Claim #2: If you behave sexually, you behave like an animal. Contextually, he means that if you behave sexually, you cannot exert self control. (Just because animals do something doesn’t mean it is morally wrong; would you challenge the morality of breathing or eating?) His evidence is that when having sex, you “at the very least shudder whilst making funny faces.” So he’s already shifted gears from having a basic sexual nature to a specific sex act, that is, the orgasm – the moment at which the brain loses itself in a temporary endorphin rush. He’s changed the terms on us. It is entirely possible to behave in a self-controlled manner unlike an animal in your normal interactions! Think about a young dog that has not been neutered; it, purely by natural instinct, walks up and begins to hump whatever it thinks it  might be able to mate with. That is what the complete lack of self control looks like – a dog humping a chair. As humans, we call this “dating,” but that doesn’t mean it’s any less ridiculous. Is it possible to live without engaging in this behavior? Of course it is.

The point he wants to make here is that if you are 0f a sexual nature, you will lust uncontrollably. This is where go off his beaten path completely, because he only addresses this by saying “all guys do it,” without suggesting why.  This, of course, is a classic ad populum, or “appeal to the people;” just because a lot of people do or believe something doesn’t make it right. Let’s assume that every guy has, at some point, seen a beautiful woman and fantasized about her sexually – it’s not too large an assumption to make, I think. In that moment, that man has just sinned. Now, being convicted of this, he goes about his day and encounters other women, equally beautiful, and he sees them and recognizes their beauty but does not fantasize. He does not entertain that next step, does not let it enter his mind. As Driscoll puts it, he doesn’t put it in his mental library for later use. This is an entirely plausible scenario, and I suspect that most of my readers who are Christians have had this exact situation play out in their lives, as I have. That moment when you decide not to cross the line from “she’s pretty” to playing out your mental fantasies is a won battle in the war against lust. You’re gonna lose a few. But don’t believe the line about not being able to win any.
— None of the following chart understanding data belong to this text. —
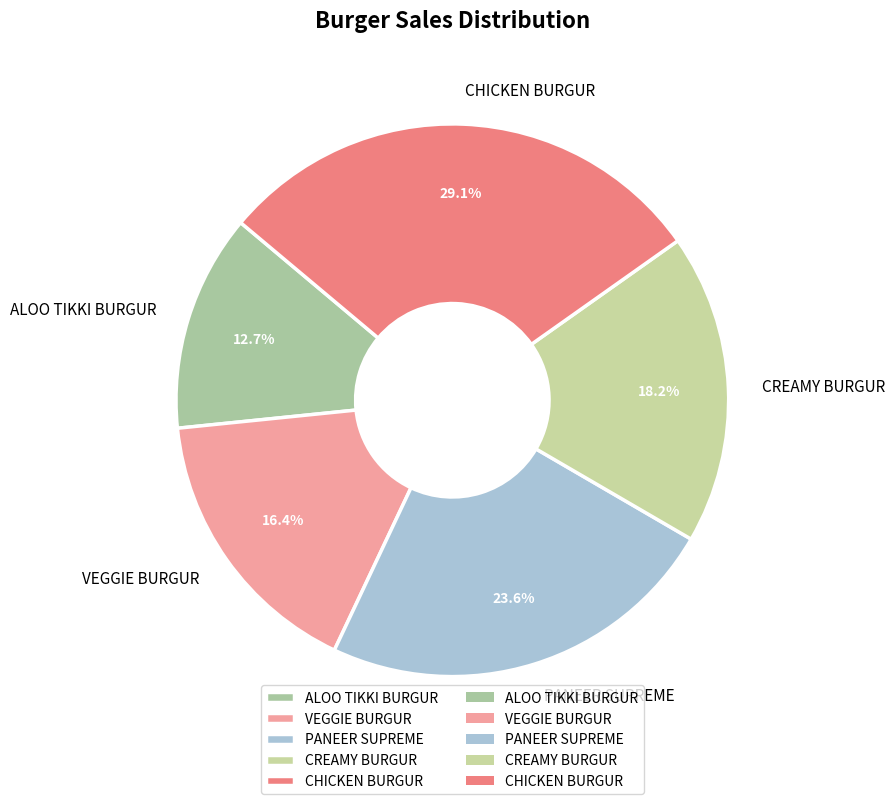

To the nearest percent, what percentage of the pie is VEGGIE BURGUR?

16%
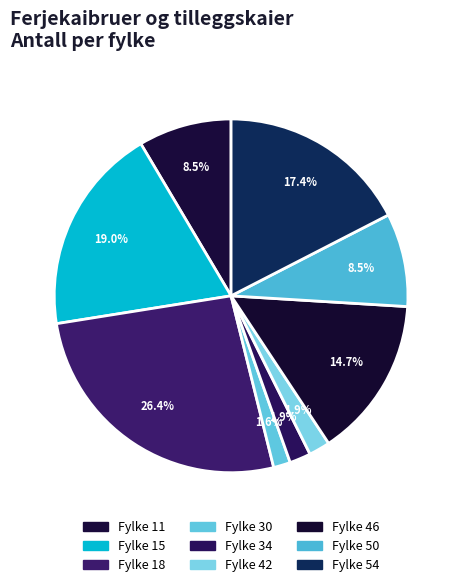

Is there a majority slice in this chart?

No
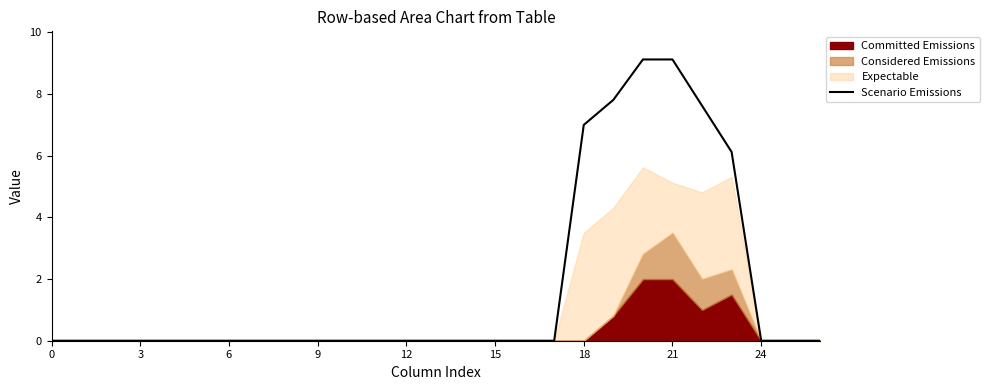

The value of Scenario Emissions at 24 is 0.0. True or false?

True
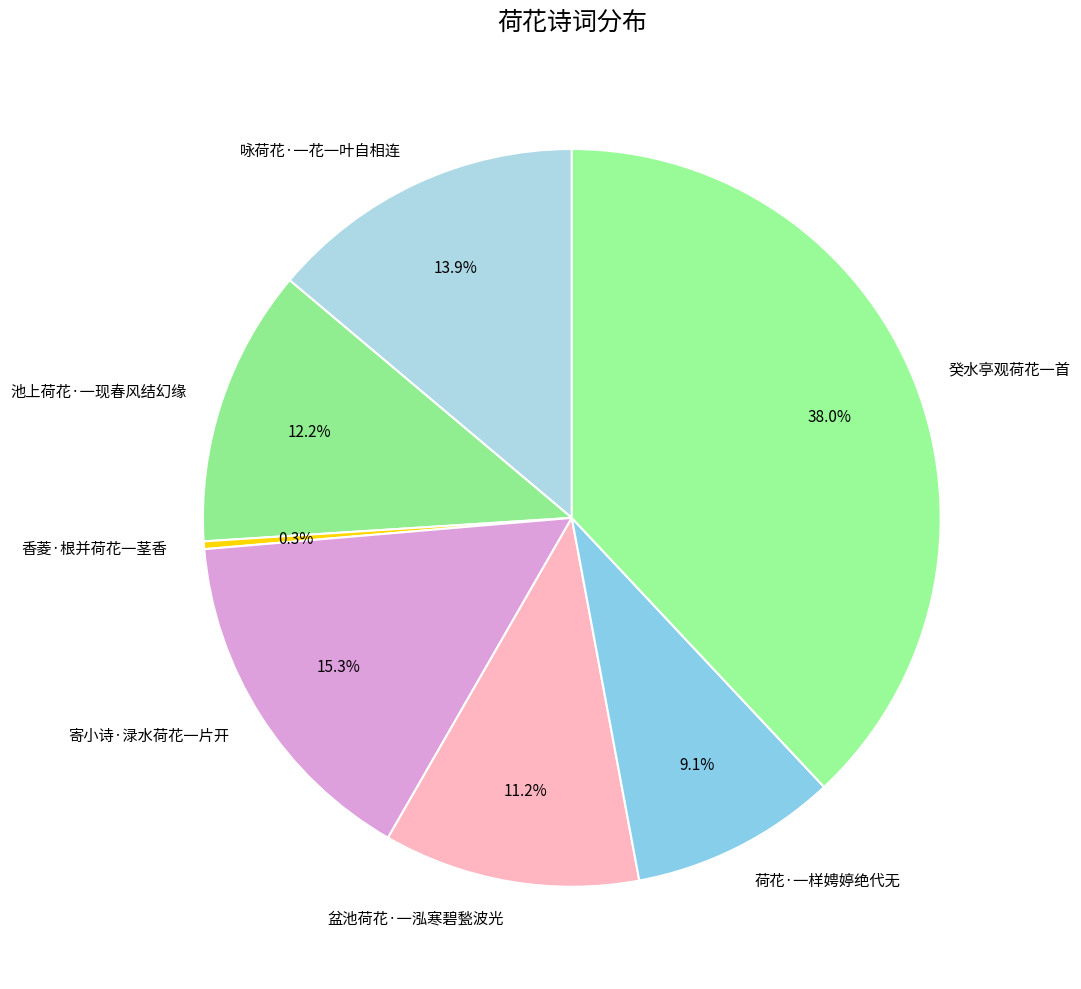

True or false: 寄小诗·渌水荷花一片开 accounts for 15% of the total.

True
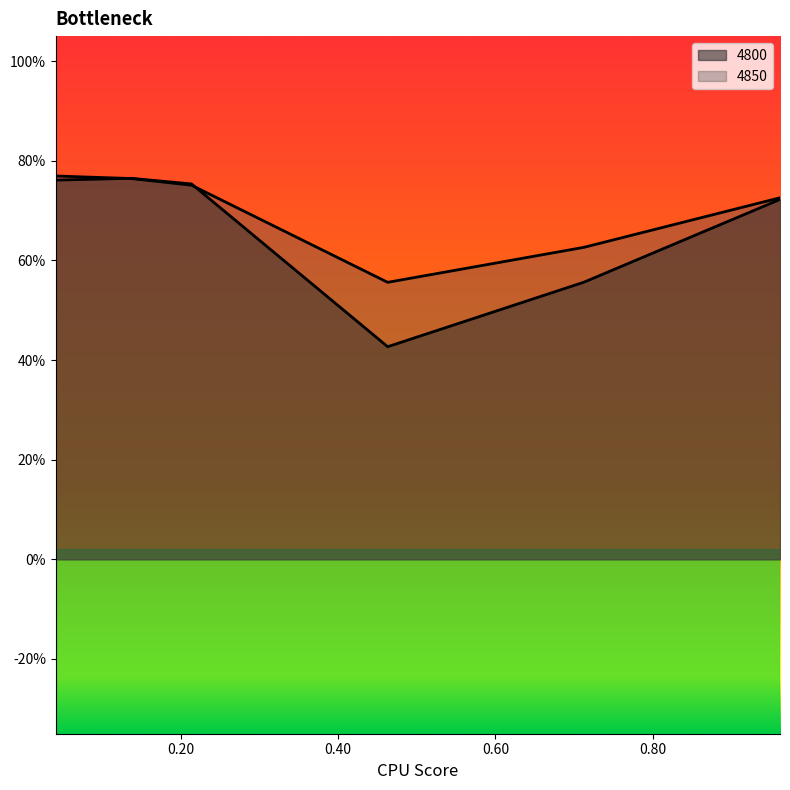

What is the maximum value for 4800?

0.8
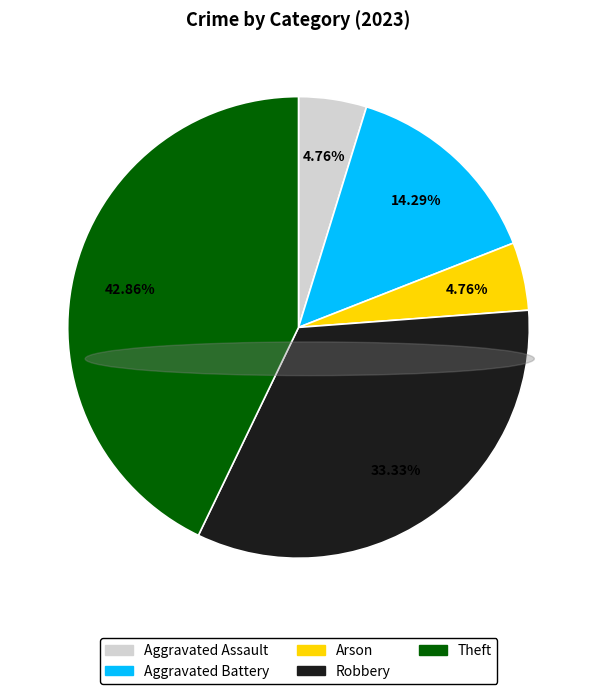

Which slice is the largest?

Theft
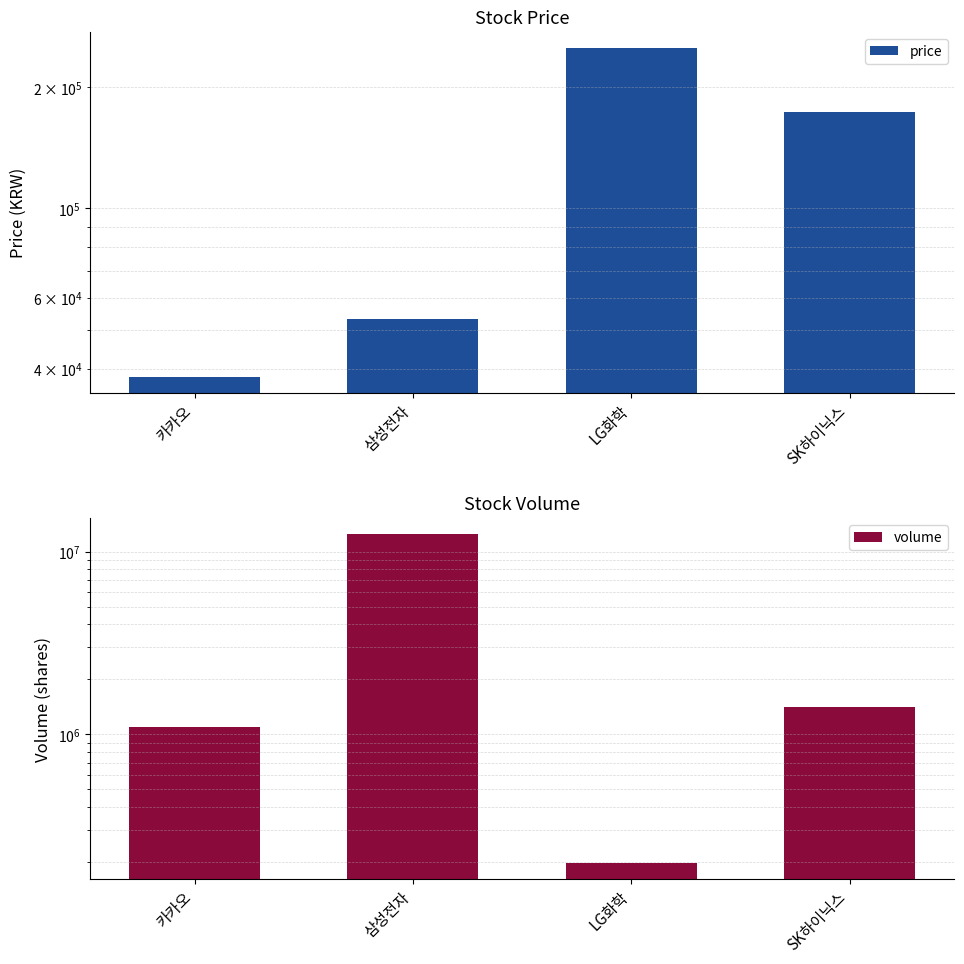

Read the price value at 삼성전자.

53200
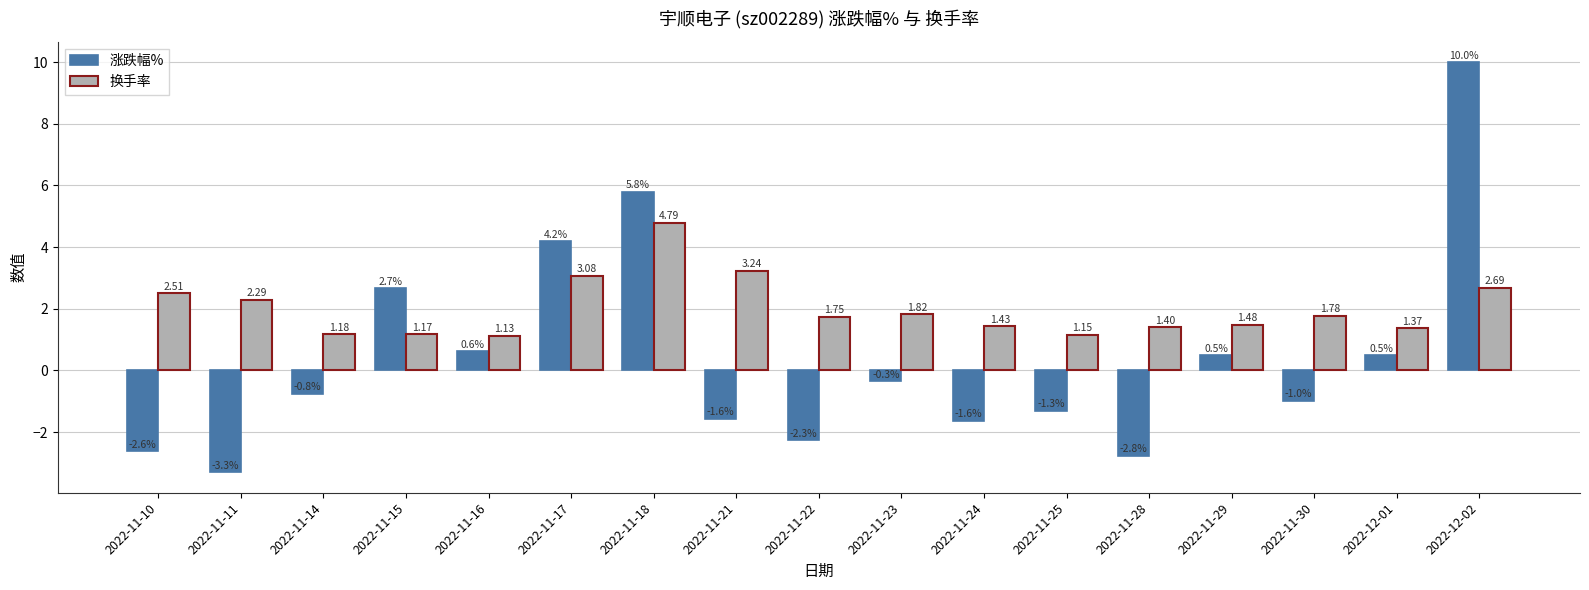

True or false: 换手率 has a value of 0.4 at 2022-11-30.

False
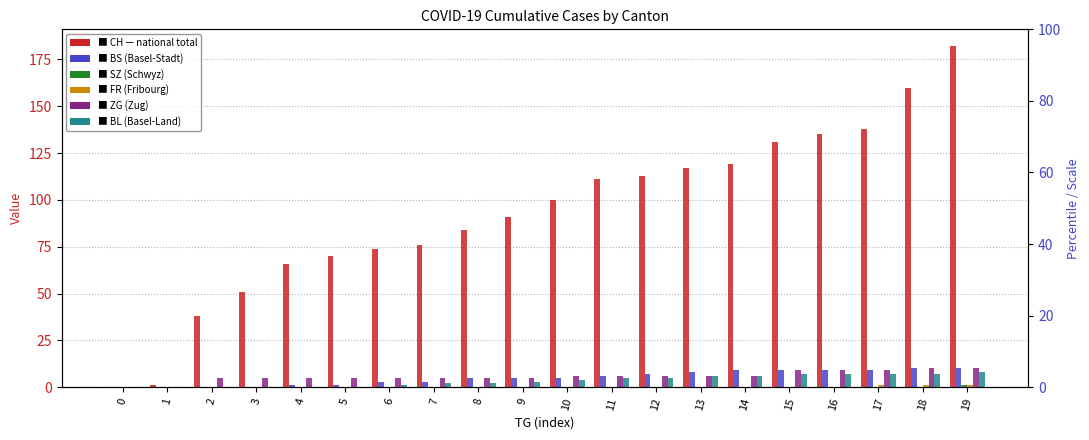

Which label corresponds to the largest value in the chart?

19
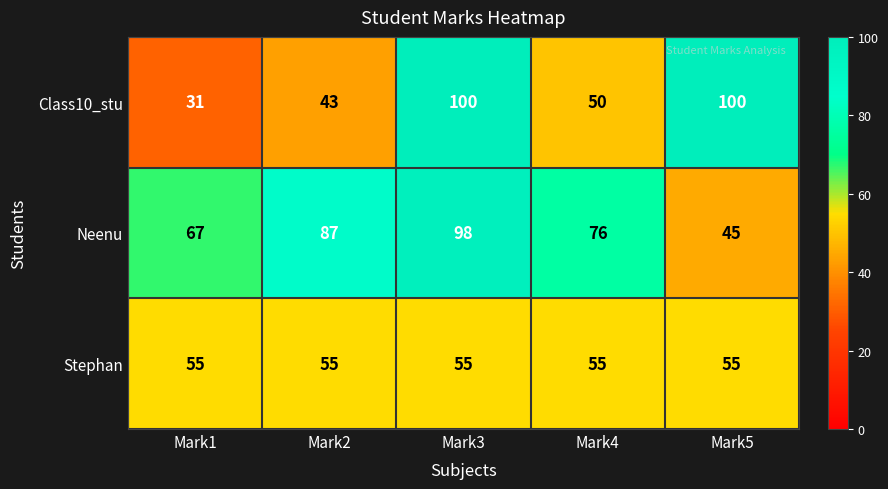

What is the sum of all Stephan values?

275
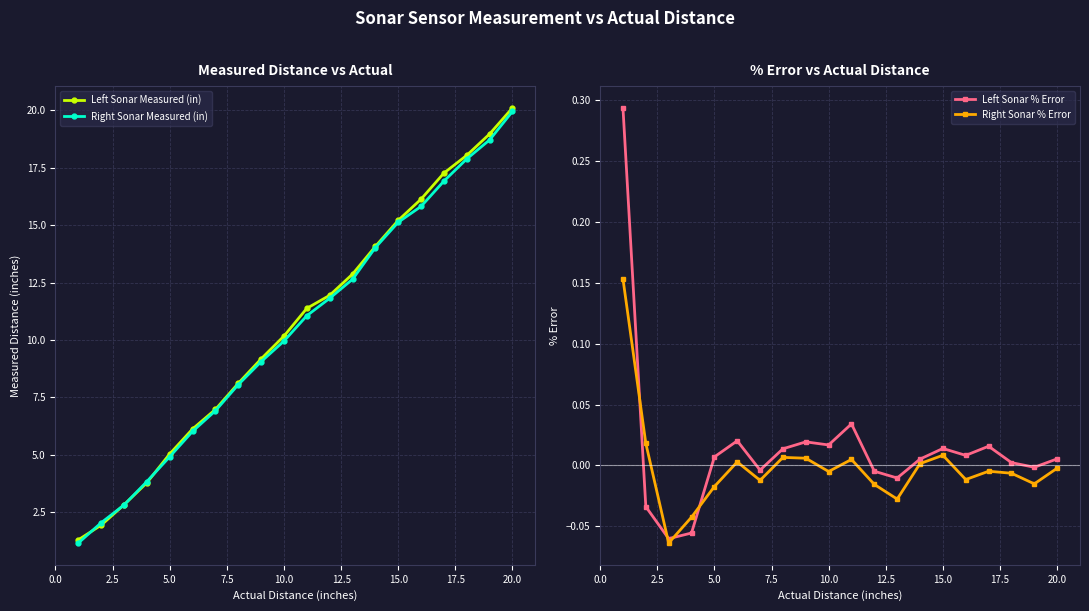

True or false: Left Sonar Measured (in) has a value of 26.5 at 15.0.

False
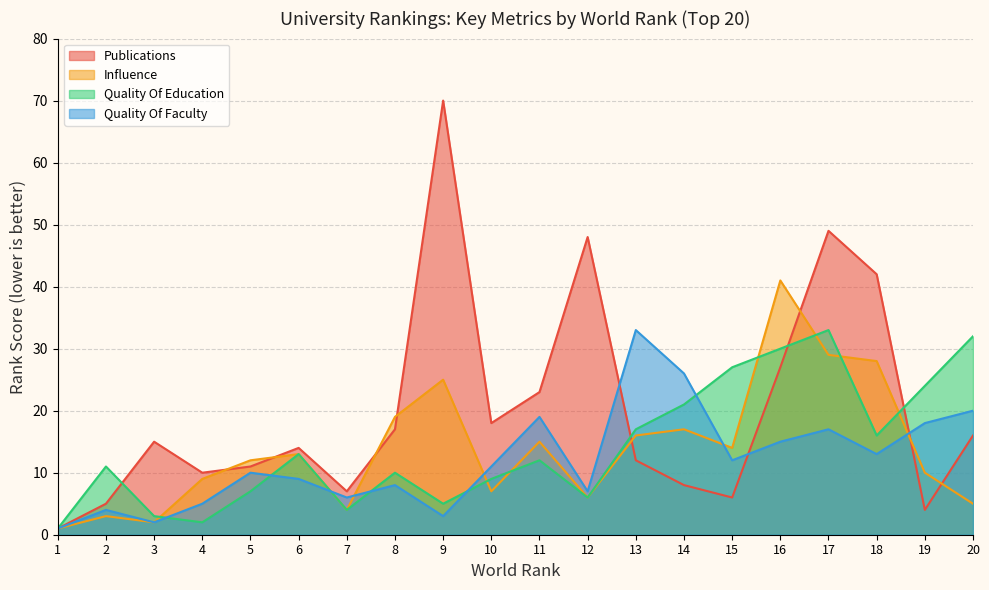

Count the number of data series in this chart.

4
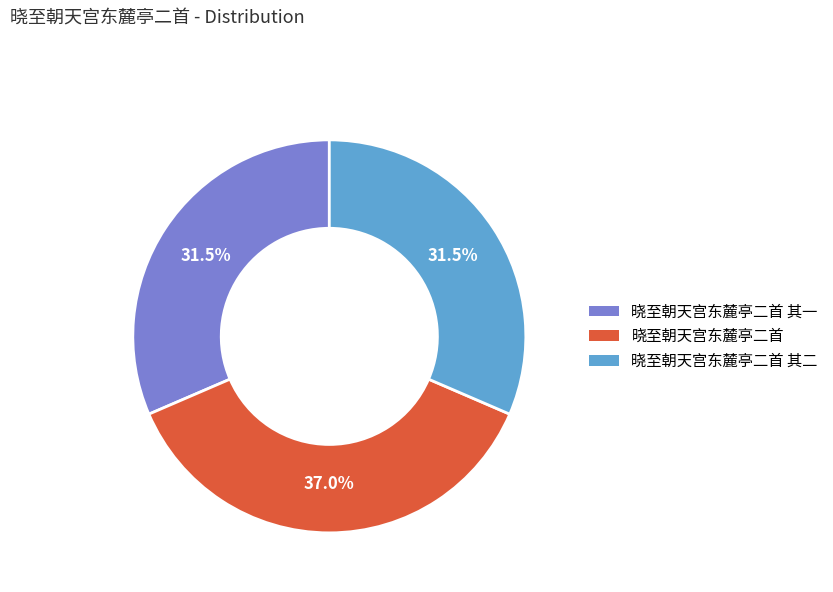

To the nearest percent, what is the average slice percentage?

33%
Claim #3: If you behave like an animal, you betray God. Well, now that we’ve actually defined what “acting like an animal” is, then I suppose he might be correct here. Being characterized by that sort of behavior is no doubt sinful, but only the nuttiest of the nuts would suggest that having an orgasm is, in and of itself, a sin.

So, in conclusion: Is lust something men deal with? Yes. Is lust something that very few men will ever actually “conquer?” Yes. Does that mean the answer is to surrender to it – or even accept and embrace it? Hell no, Mr. Shore. We keep up the good fight, gird up with spiritual armor to do battle against the flesh, and try not to embarrass our Lord and Savior on the battlefield.